Stored data:
# # # #

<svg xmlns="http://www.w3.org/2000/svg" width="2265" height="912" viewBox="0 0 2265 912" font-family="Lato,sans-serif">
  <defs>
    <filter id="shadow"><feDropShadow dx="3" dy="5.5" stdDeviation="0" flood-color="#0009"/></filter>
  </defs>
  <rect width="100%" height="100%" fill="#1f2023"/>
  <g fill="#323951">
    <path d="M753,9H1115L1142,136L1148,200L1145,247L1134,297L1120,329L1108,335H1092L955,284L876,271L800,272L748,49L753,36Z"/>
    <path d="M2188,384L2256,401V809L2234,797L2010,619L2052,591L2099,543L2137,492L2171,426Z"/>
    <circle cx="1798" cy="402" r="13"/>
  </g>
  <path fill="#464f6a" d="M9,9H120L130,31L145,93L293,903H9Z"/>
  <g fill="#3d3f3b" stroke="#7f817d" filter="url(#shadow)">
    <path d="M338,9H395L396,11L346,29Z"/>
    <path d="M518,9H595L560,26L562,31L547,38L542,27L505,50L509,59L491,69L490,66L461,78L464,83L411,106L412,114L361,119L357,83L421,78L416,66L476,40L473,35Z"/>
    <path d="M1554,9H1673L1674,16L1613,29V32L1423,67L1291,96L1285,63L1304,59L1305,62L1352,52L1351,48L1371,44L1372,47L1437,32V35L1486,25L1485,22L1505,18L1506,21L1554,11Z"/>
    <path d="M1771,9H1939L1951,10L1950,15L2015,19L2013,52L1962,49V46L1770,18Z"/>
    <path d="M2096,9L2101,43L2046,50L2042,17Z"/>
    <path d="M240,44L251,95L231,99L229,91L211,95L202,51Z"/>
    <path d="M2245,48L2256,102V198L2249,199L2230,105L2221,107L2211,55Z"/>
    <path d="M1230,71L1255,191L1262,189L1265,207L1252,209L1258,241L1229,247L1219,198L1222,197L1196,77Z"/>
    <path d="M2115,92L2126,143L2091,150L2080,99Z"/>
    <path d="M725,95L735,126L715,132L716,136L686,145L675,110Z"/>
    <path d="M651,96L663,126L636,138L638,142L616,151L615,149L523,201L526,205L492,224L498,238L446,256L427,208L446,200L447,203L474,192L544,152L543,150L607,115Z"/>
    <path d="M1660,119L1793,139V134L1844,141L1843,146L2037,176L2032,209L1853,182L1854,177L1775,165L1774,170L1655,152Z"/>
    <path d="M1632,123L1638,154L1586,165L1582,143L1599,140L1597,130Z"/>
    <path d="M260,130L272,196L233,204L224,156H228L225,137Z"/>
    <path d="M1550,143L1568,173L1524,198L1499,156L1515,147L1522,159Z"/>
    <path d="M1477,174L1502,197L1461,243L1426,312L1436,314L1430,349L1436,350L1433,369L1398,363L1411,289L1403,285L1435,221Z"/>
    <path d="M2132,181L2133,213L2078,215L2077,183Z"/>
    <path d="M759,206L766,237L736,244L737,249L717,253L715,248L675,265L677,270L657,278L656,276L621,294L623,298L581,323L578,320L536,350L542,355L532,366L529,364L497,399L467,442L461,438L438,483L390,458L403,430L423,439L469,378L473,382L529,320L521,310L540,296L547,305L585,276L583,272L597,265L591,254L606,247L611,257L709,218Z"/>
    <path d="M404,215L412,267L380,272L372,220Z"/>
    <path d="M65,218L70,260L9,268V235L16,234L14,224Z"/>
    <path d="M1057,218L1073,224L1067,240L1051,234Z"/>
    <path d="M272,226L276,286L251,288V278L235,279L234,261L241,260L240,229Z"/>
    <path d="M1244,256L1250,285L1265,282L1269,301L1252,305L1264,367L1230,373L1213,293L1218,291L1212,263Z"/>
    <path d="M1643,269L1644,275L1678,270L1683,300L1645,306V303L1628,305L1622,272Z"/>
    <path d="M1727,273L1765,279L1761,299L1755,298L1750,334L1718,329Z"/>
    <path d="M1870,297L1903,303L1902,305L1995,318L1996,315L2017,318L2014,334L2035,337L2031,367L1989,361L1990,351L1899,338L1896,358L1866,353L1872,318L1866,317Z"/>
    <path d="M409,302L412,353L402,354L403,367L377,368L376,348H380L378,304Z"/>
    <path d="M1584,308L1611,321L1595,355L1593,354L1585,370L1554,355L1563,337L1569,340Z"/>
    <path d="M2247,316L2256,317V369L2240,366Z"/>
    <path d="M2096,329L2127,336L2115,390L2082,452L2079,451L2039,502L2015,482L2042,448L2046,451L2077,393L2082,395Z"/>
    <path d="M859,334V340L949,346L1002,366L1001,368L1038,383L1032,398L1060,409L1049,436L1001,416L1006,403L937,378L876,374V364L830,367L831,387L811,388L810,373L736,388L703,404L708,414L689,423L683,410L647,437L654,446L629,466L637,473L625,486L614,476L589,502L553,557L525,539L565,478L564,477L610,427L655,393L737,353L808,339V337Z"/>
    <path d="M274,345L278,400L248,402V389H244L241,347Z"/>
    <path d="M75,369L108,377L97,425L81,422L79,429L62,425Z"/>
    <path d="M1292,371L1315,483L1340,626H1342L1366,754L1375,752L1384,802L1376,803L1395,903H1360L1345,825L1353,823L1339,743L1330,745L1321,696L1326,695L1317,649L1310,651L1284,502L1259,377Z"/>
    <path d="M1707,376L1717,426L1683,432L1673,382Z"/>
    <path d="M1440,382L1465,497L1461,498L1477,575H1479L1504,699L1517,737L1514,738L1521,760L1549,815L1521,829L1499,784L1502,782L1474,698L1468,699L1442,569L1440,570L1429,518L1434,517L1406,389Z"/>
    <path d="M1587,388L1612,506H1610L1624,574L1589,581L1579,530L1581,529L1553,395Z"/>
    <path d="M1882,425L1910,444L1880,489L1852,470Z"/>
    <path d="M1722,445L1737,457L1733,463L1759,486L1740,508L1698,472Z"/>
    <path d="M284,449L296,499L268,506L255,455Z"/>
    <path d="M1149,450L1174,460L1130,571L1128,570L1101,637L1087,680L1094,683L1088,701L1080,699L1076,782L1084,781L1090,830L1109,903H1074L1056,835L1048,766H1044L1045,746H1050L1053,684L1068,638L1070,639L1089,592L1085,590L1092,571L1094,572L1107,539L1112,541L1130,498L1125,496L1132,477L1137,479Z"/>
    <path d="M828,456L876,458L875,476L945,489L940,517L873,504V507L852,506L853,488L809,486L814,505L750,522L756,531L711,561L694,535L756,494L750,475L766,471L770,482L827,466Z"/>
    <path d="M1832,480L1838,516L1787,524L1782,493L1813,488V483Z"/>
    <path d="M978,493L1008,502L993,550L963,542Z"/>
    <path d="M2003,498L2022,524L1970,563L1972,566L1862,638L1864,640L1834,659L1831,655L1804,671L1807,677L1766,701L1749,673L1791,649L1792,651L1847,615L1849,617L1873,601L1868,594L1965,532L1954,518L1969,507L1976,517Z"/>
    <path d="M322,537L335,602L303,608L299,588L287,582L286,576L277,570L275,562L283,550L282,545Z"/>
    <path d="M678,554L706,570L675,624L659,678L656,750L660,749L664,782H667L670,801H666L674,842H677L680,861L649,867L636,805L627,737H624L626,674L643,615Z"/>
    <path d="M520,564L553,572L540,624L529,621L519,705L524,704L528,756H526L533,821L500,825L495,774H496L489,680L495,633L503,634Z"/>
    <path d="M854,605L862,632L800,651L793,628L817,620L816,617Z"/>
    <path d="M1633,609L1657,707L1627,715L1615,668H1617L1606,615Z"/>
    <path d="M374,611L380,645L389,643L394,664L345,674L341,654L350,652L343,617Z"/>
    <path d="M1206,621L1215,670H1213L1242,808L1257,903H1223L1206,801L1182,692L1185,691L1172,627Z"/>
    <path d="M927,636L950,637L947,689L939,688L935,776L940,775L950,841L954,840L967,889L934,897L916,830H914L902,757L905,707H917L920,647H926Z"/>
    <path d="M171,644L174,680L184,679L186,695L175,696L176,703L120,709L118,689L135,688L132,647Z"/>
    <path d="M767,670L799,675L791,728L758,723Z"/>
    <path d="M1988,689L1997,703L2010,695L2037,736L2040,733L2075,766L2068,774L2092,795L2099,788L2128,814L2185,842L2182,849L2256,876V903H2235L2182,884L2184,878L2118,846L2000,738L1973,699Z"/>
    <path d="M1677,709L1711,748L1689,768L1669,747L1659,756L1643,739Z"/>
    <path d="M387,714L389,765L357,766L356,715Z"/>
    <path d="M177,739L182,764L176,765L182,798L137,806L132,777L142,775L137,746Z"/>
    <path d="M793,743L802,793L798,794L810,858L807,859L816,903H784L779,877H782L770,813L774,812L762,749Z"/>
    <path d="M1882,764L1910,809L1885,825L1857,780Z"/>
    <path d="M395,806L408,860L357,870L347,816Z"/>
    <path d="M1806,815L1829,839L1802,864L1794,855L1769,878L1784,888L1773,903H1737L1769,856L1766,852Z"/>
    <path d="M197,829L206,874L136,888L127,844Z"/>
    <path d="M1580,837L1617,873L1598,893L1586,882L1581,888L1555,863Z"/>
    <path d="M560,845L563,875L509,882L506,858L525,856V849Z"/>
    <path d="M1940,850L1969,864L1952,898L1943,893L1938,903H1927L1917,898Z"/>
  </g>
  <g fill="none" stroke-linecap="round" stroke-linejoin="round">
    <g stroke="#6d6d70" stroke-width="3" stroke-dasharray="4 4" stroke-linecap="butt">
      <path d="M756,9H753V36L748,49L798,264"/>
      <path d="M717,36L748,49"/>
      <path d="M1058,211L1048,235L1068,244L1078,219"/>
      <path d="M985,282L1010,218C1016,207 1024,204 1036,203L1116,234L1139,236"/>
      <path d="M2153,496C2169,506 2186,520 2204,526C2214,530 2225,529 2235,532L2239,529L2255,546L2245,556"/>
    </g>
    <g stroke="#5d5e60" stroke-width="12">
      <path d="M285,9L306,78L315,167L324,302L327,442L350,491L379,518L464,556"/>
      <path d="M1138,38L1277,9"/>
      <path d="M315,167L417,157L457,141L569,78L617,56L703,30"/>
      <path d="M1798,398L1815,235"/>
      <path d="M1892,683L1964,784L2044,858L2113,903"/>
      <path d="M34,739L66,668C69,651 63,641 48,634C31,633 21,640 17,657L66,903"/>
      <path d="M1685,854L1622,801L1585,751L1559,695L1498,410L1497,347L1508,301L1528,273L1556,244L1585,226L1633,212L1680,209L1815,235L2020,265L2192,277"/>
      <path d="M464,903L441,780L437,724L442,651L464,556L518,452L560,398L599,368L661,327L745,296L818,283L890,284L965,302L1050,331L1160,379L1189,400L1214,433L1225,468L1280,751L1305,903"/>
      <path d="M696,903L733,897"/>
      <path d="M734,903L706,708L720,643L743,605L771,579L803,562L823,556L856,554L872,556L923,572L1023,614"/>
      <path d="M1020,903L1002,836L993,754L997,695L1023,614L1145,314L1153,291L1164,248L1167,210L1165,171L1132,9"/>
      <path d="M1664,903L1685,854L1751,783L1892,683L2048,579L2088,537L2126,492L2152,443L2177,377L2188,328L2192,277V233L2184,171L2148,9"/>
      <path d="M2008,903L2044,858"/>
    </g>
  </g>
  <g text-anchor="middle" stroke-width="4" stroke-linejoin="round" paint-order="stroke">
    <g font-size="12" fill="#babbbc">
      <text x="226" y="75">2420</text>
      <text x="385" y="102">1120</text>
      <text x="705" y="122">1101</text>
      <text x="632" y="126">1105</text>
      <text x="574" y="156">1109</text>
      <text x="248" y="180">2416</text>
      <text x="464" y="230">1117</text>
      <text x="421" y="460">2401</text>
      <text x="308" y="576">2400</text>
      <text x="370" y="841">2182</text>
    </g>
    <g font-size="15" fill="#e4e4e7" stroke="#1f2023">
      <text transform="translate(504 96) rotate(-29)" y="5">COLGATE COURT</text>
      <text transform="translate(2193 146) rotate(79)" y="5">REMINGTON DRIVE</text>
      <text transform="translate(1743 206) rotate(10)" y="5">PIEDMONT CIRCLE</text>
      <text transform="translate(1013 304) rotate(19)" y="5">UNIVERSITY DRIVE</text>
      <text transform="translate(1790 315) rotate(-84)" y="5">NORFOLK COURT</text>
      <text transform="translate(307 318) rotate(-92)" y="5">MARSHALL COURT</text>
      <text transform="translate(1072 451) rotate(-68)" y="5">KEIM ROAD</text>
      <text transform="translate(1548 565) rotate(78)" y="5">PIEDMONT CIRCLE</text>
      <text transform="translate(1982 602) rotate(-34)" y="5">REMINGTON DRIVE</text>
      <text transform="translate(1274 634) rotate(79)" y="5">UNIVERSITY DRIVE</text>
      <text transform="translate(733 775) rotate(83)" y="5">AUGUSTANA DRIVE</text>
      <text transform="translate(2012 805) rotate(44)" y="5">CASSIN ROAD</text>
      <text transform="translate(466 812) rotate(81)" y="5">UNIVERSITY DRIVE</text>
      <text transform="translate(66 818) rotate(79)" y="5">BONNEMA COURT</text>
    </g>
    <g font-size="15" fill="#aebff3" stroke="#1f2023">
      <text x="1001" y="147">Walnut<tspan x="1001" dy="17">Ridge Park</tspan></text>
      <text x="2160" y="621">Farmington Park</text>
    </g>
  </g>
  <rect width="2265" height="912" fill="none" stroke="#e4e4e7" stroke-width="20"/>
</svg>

# # # #

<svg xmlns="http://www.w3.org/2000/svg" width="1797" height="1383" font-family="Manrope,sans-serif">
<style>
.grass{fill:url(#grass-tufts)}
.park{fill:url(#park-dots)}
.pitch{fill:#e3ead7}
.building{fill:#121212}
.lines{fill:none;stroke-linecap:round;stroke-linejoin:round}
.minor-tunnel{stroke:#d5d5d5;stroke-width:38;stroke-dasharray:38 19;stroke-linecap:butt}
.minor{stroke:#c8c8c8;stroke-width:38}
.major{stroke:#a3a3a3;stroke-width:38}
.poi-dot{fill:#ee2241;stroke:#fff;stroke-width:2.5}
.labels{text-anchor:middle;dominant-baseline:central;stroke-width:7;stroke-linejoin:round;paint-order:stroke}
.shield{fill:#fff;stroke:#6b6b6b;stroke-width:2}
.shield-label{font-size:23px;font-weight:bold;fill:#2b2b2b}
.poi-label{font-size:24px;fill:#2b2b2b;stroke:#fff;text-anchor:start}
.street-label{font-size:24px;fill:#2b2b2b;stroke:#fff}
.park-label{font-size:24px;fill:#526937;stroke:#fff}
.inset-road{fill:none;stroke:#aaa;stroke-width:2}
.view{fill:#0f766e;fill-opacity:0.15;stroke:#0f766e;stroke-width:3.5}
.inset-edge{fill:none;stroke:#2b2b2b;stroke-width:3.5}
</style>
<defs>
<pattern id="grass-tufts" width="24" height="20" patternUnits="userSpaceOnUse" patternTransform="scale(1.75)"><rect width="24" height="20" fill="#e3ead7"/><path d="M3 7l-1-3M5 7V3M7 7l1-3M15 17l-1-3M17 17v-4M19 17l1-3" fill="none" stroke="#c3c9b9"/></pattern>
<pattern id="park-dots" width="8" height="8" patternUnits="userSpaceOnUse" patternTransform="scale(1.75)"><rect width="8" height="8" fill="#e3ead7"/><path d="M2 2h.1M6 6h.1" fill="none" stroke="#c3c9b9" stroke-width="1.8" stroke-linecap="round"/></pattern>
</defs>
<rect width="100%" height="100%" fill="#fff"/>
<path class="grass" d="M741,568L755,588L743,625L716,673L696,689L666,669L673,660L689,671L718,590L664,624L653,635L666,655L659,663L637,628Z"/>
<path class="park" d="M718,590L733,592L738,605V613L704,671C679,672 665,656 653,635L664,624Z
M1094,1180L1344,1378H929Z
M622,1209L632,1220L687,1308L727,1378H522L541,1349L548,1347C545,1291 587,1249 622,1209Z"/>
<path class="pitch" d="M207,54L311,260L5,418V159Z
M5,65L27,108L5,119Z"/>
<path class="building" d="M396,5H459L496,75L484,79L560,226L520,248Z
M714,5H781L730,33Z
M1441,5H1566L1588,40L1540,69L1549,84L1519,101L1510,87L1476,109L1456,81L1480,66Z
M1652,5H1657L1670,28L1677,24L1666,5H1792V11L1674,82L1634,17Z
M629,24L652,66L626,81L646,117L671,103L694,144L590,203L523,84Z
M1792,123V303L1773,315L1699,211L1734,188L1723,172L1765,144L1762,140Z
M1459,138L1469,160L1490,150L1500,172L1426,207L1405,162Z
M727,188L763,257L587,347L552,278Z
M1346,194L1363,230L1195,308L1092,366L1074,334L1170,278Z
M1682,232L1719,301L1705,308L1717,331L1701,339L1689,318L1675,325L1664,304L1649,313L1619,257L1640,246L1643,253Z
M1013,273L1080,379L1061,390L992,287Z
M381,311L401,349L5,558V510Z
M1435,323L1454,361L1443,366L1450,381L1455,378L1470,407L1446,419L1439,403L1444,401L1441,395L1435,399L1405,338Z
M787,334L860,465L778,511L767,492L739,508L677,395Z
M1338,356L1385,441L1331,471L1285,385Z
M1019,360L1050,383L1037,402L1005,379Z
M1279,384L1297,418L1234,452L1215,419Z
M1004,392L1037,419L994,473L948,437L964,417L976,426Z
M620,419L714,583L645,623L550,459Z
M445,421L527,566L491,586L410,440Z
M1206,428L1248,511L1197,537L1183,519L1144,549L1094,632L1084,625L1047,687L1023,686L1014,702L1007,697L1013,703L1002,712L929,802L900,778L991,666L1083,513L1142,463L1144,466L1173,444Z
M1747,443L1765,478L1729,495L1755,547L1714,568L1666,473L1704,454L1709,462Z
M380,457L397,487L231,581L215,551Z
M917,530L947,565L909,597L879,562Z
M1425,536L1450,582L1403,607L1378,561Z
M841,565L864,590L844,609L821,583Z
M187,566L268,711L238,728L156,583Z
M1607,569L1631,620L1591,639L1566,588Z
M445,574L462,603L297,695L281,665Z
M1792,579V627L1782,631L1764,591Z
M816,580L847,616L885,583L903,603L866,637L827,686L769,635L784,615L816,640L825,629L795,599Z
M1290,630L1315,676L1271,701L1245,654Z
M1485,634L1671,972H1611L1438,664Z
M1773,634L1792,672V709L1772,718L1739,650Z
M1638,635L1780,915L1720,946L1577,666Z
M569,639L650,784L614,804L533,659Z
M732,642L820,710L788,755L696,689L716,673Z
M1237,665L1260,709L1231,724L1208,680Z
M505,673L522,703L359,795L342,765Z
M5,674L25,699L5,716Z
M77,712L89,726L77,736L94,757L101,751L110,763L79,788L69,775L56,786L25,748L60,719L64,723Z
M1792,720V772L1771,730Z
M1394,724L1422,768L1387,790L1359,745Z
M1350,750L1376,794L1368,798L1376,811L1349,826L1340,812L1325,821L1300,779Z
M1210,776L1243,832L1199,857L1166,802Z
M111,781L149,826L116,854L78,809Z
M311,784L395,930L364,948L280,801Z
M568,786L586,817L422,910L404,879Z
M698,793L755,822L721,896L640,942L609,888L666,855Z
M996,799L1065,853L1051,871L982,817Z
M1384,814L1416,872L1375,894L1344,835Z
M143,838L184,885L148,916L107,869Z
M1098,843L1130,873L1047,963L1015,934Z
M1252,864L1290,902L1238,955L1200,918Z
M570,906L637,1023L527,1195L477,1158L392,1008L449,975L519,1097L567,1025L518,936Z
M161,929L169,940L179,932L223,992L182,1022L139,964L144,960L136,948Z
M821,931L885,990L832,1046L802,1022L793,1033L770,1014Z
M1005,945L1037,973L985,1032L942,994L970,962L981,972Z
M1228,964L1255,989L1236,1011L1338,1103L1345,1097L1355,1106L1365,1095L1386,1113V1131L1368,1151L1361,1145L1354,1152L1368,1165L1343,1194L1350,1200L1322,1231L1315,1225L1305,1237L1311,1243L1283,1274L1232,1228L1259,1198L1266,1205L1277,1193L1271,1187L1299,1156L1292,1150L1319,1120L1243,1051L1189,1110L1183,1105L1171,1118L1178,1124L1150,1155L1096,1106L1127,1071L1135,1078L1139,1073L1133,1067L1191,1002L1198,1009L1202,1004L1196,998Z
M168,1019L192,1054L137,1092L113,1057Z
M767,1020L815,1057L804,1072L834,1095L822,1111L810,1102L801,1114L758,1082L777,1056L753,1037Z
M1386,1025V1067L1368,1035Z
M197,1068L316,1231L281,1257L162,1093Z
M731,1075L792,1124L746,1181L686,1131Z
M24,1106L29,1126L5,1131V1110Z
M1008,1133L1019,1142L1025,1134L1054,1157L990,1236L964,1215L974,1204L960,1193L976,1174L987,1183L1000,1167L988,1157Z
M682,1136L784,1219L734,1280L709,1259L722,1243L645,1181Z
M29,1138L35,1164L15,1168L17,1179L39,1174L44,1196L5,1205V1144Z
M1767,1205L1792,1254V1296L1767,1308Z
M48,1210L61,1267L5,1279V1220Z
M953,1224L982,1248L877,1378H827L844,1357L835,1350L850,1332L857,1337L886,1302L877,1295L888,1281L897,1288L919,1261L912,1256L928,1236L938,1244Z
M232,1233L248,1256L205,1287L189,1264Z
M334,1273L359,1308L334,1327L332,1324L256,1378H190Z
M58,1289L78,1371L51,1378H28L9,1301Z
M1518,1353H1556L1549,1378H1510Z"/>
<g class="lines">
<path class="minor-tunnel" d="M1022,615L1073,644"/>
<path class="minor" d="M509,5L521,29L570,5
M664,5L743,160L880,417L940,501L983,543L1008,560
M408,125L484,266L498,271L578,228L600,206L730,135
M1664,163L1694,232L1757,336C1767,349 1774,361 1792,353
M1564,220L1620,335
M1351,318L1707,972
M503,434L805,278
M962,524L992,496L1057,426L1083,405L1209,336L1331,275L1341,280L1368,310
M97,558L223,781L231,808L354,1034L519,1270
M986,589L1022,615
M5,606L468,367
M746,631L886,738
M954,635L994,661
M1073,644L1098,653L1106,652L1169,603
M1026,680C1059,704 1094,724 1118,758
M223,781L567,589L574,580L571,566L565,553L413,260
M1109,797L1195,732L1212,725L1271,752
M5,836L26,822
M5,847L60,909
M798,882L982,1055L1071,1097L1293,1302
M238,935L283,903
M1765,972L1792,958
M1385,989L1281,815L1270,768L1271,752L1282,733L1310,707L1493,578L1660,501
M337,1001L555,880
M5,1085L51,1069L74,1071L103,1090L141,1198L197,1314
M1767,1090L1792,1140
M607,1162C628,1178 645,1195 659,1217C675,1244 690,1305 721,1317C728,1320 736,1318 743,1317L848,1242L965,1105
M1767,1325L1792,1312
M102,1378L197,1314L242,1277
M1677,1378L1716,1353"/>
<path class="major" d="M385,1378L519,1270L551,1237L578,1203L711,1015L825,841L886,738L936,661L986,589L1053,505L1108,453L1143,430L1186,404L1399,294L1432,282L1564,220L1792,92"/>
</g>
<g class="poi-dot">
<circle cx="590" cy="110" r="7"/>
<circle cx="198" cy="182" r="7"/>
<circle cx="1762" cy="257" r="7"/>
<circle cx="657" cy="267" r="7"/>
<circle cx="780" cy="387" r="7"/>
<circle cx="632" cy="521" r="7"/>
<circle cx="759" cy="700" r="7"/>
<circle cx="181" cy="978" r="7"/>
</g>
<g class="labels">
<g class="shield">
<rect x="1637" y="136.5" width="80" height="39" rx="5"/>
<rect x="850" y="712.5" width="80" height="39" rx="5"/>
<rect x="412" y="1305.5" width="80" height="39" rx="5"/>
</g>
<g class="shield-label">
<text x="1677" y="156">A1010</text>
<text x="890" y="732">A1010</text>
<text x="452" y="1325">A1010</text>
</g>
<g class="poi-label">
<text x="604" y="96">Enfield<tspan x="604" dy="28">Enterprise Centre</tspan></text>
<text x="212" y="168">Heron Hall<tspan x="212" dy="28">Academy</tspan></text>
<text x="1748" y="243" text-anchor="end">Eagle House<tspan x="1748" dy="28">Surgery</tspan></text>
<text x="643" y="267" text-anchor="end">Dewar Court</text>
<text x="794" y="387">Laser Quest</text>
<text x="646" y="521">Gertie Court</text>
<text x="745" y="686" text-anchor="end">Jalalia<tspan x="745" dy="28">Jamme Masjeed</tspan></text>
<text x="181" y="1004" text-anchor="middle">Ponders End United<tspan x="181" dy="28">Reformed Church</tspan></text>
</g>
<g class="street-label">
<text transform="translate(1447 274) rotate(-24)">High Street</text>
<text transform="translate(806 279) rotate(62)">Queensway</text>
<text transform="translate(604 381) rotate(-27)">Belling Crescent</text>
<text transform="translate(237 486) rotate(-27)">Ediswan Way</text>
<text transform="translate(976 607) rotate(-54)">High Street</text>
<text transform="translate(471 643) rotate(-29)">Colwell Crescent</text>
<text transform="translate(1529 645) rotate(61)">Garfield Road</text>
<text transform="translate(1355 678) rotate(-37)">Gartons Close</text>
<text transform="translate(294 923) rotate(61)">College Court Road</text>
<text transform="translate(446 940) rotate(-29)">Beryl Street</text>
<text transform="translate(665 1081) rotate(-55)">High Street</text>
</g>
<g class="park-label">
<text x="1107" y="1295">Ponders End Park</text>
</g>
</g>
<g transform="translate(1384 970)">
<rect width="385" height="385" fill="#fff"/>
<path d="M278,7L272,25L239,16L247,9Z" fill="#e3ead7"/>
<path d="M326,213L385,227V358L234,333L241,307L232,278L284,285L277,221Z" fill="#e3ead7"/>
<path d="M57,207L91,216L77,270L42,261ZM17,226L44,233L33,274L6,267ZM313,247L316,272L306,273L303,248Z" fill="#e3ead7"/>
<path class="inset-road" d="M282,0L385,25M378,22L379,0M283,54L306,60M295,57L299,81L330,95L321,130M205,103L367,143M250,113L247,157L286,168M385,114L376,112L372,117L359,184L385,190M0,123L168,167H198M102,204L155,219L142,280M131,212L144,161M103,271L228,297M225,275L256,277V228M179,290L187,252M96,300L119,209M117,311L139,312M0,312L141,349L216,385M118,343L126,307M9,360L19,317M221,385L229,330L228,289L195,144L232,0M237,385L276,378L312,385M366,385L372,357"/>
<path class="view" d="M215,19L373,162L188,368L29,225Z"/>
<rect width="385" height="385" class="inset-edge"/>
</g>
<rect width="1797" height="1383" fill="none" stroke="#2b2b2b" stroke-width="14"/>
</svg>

# # # #

> What is required
Extract each line holding the word "lines" from the records.

> Response to the task
.lines{fill:none;stroke-linecap:round;stroke-linejoin:round}
<g class="lines">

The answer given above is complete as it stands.